Earle notes that the world’s decision makers are as culpable as the smaller fish. “How about the people in the Soviet Union who authorized the dumping of nuclear subs and other radioactive waste, the use of rivers as open sewers, the taking of endangered whales when other nations agreed to abstain?” she says. “Or decision makers in the U.S. who gave the go-ahead years ago to reroute waterways in South Florida at great expense–a decision that has now been reversed, at great expense?”

Some of her suggested solutions to these problems are enchanting, if unlikely, such as her urging citizens to take a two-by-four to complacent politicians. A less picturesque solution is volunteerism–getting the public to clean beaches, lawyers to work pro bono for the environment and so forth. The third solution is knowledge. “Far and away the greatest threat to the ocean, and thus to ourselves, is ignorance,” she says. “But we can do something about that.” After recent explorations of the galaxies, she concluded that all we really know is that the earth is unique. “The future is here,” she says, “this aquatic planet blessed with an ocean.”

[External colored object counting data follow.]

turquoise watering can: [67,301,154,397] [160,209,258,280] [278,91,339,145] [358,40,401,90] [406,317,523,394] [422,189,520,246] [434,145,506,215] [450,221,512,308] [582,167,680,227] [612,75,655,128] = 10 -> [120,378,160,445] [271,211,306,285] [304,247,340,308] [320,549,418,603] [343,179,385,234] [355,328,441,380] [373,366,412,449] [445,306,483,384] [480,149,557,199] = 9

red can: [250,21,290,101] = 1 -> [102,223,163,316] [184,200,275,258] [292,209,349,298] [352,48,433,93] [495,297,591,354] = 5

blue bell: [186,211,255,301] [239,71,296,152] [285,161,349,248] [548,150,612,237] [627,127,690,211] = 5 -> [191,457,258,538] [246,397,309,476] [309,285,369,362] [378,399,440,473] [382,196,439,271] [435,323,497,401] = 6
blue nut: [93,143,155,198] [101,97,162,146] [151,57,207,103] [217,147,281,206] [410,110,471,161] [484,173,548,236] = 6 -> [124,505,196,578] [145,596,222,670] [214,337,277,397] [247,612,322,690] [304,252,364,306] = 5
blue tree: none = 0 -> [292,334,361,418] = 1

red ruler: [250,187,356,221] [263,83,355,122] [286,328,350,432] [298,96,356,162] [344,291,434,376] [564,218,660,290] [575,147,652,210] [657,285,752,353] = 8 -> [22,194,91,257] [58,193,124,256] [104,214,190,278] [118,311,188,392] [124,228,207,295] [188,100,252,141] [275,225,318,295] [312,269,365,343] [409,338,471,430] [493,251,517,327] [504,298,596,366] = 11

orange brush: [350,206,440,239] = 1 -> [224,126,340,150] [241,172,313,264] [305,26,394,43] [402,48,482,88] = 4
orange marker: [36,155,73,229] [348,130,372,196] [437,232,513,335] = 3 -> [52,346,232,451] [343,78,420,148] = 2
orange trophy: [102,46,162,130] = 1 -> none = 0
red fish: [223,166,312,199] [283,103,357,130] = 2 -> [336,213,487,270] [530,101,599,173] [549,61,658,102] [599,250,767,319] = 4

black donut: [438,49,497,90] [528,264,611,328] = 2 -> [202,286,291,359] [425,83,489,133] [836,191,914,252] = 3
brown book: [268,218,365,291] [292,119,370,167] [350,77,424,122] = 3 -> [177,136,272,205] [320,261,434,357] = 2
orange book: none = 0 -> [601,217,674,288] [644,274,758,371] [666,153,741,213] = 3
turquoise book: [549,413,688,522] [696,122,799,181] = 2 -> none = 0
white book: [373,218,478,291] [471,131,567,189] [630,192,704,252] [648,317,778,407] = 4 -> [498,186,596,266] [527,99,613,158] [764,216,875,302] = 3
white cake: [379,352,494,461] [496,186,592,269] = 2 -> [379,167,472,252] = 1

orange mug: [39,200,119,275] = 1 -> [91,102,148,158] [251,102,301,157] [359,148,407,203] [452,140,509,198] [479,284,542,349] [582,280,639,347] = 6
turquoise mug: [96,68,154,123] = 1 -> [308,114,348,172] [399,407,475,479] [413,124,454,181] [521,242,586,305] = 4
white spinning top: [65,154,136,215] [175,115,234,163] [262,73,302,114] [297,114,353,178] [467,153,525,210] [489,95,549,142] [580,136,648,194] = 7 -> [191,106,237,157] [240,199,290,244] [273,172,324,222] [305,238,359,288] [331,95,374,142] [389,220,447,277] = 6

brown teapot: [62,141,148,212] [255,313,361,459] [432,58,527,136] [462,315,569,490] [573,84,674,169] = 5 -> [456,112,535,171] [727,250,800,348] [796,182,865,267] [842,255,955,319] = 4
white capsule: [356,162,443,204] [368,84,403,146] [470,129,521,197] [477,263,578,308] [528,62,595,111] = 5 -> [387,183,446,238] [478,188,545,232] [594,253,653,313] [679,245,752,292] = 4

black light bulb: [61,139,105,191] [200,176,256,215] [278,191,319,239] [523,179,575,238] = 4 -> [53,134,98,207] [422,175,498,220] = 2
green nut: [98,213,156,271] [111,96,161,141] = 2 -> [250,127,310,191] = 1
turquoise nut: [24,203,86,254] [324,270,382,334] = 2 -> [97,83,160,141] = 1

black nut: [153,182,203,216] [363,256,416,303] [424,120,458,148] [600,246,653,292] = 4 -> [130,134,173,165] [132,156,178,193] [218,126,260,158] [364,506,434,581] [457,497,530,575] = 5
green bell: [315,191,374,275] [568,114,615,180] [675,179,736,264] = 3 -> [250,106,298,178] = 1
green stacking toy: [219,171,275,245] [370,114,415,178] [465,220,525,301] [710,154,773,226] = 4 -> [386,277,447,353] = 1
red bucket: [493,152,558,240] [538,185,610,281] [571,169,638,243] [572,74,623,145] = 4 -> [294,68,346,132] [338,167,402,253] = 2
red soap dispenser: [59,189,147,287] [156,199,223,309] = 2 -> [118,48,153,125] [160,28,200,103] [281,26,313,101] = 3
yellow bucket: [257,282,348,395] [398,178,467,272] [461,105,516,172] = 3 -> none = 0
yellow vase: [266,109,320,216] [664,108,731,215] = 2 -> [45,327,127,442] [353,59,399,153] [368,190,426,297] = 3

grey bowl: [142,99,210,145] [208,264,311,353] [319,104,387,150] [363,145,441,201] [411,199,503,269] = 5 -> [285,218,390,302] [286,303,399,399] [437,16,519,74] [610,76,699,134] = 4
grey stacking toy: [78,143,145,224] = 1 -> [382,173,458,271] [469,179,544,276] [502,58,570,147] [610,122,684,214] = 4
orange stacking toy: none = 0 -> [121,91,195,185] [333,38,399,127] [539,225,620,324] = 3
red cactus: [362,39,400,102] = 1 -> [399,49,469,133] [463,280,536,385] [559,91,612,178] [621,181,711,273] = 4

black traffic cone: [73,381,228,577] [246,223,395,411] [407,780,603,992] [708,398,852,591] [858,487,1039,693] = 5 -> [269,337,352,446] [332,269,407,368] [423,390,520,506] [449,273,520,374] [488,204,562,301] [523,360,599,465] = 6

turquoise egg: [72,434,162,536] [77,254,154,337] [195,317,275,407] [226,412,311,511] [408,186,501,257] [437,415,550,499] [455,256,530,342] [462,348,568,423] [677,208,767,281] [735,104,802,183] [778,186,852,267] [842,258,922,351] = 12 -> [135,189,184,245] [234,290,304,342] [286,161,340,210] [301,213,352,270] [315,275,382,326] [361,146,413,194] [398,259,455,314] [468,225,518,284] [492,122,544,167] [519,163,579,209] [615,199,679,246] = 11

Our last day together, she is asked to sit for a photograph at the shore near Point Lobos. She hops from rock to rock, settles and stares out. What does she see? What does anybody see who gazes longingly, devotedly on that great wet wilderness? Melville said that people find their souls in the ocean. That may have been his way of paying tribute to our microbial past. Out there does some poor fish imagine its evolutionary future? If people work to preserve the sea, will we also save our souls?

I doubt that Her Deepness is thinking about any of that. You have to love the ocean before you are moved to save it. She stares out at her world where tuna roar, groupers have attitudes and the Vampyroteuthis infernalis stares back with its God’s blue eye, and winks.